**BRIEF:** Please, from the entries below, transcribe exactly the lines that begin at the line with "Figure 1. Evolution of cellular tools." and end at the line with "Fig. 5. W-E", without the pictures.

Data entries:
---------------

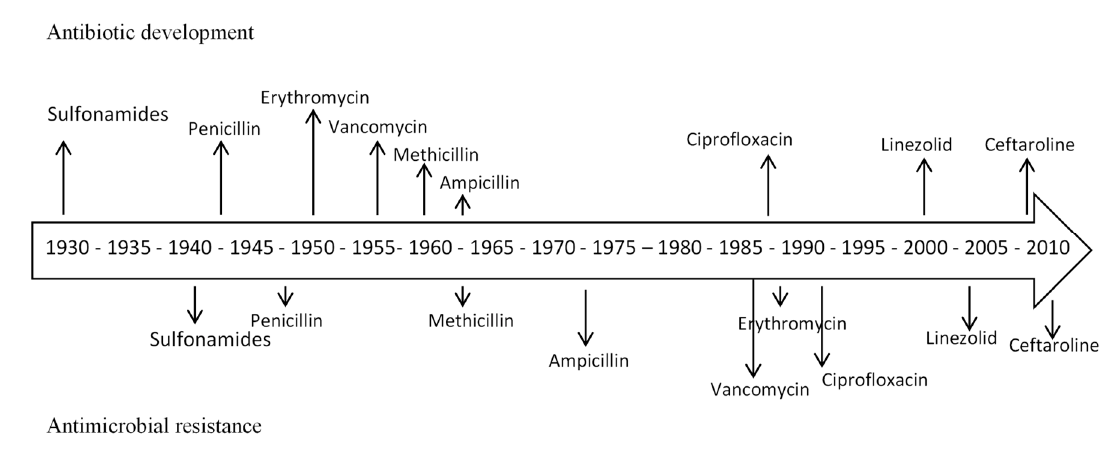
Figure 1. Development of antibiotics and appearance of bacterial resistance over time.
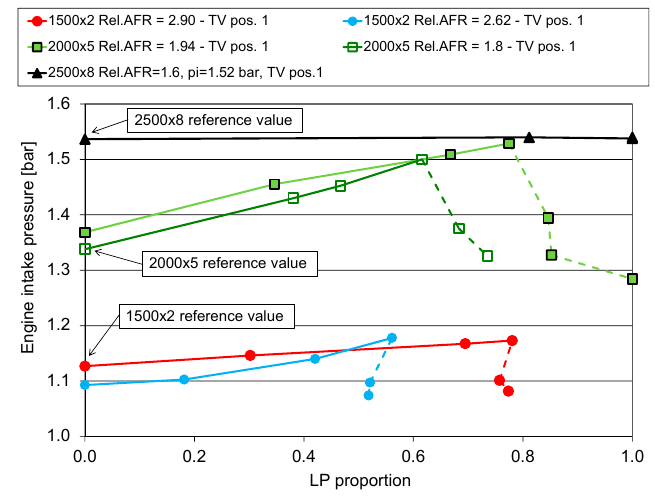
Figure 4. Engine intake pressure as a function of LP proportion in different operating modes.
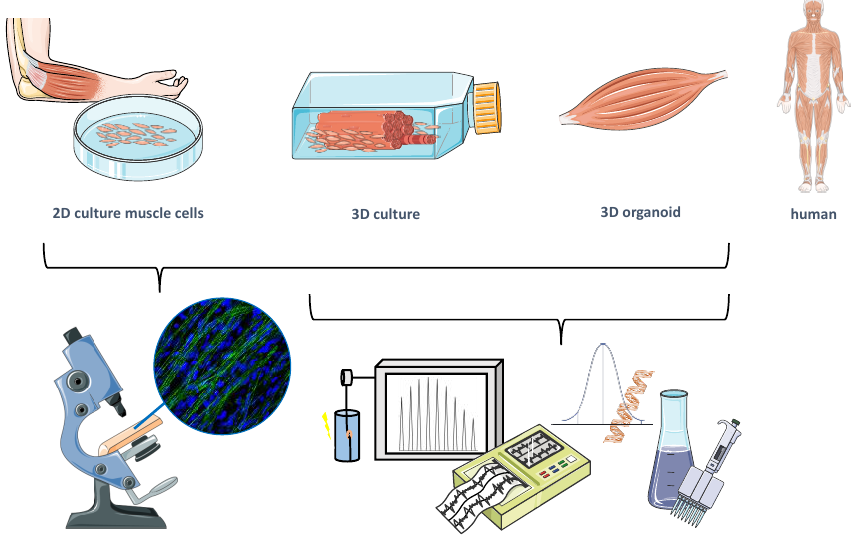
Figure 1. Evolution of cellular tools.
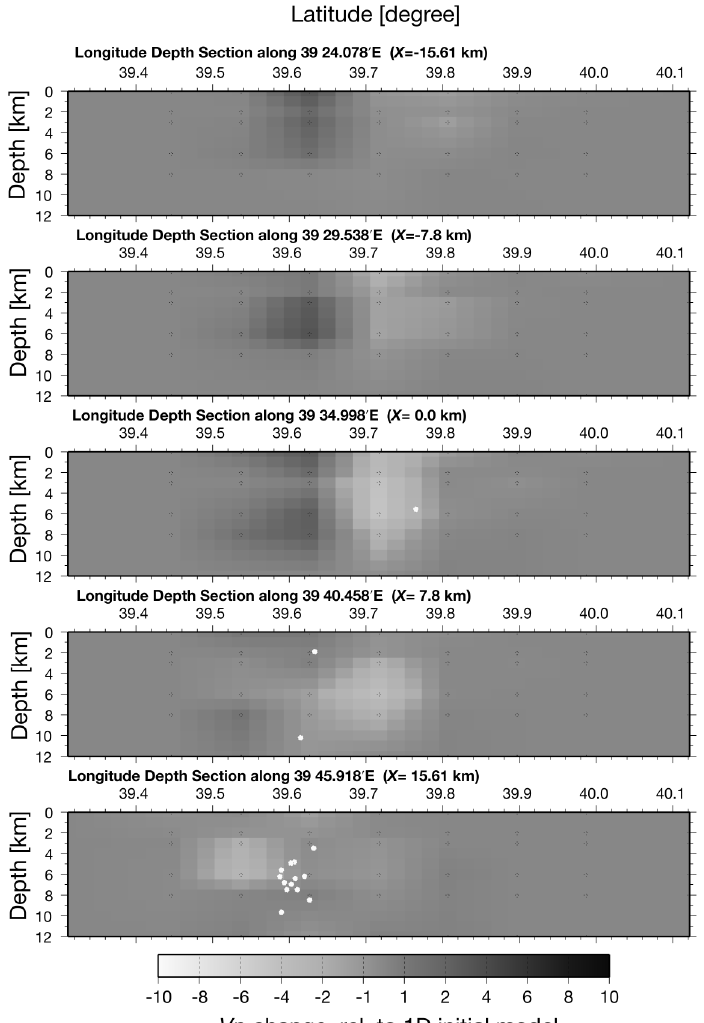
Fig. 5. W-E vertical depth sections of the percentage P -wave velocity change along profiles of the constant lat- itudes selected at equal degrees for the model. The constant latitudes values are shown at the top of each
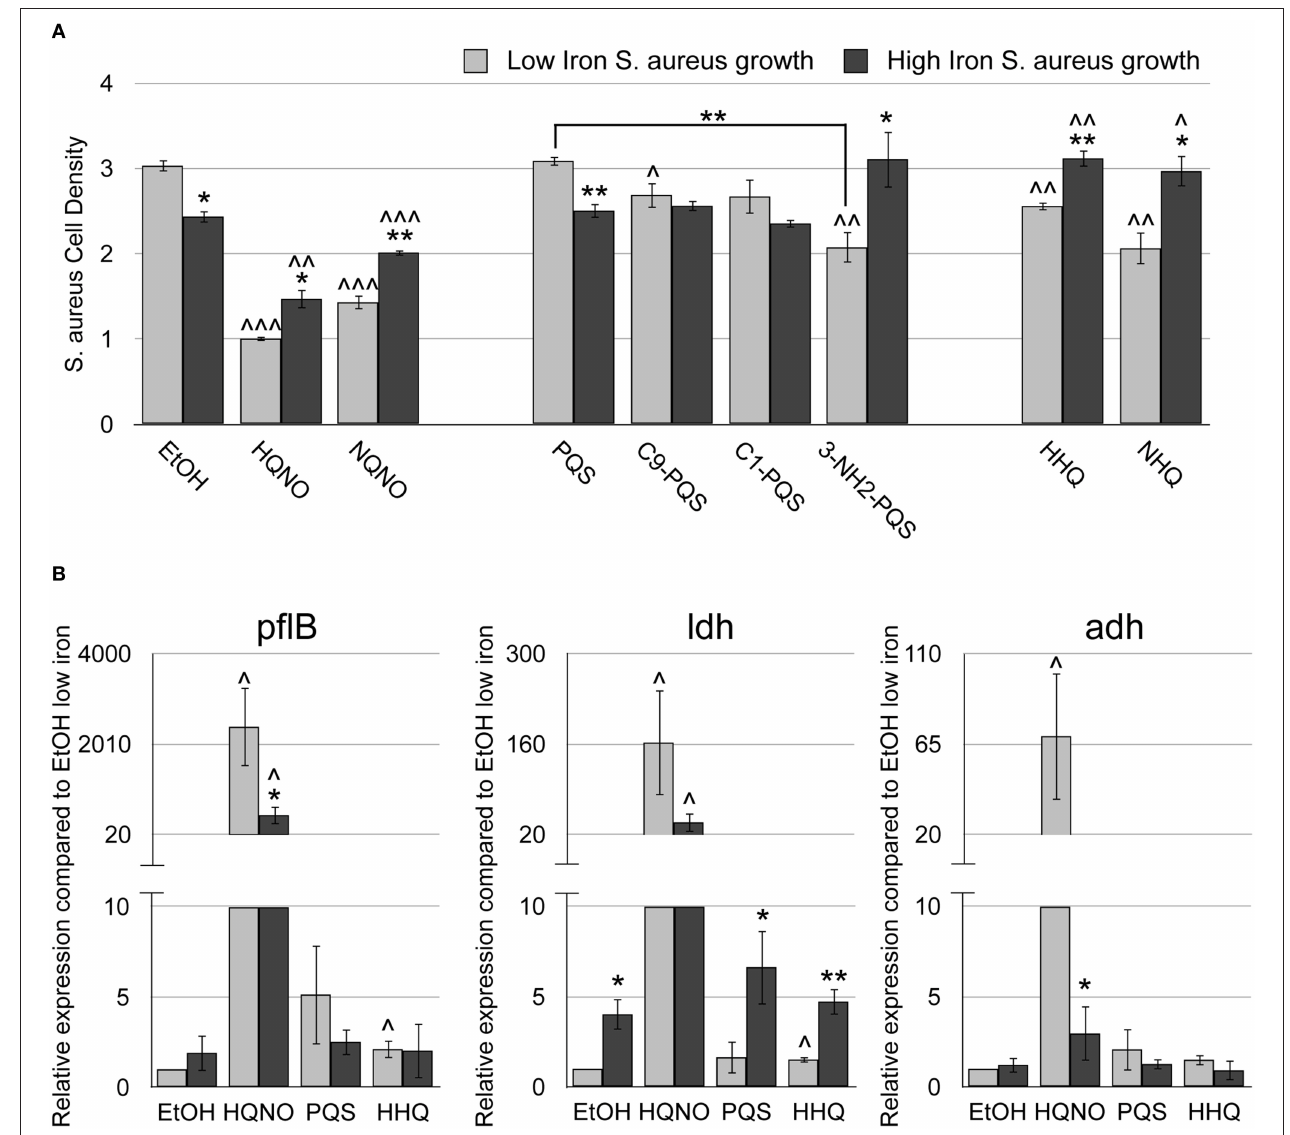
FIGURE 3 | HHQ possesses innate antimicrobial activity. The methicillin-resistant S. aureus (MRSA) M2 strain was grown for 18 h at 37 ◦ C in DTSB, supplemented with or without 100 µ M FeCl 3 and 50 µ M of the indicated AQs. (A) OD 600 of overnight S. aureus cultures was measured. (B) pflB , ldh , and adh mRNA expression was measured by qRT-PCR of MRSA-M2 as described in Section Materials and Methods. Error bars indicate the standard deviation of three biological replicates. Asterisks (*) indicate the following p -values as determined by two-tailed Student’s t -test when comparing low to high iron conditions: * p < 0.05, ** p < 0.005. Carrots ( ∧ ) indicate the following p- values as determined by two-tailed Student’s t -test when comparing AQ treatment to ethanol solvent (EtOH) alone: ∧ p < 0.05, ∧∧ p < 0.005, ∧∧∧ p <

---------------

**WRITTEN SOLUTION:**
Figure 1. Evolution of cellular tools.
Fig. 5. W-E vertical depth sections of the percentage P -wave velocity change along profiles of the constant lat- itudes selected at equal degrees for the model. The constant latitudes values are shown at the top of each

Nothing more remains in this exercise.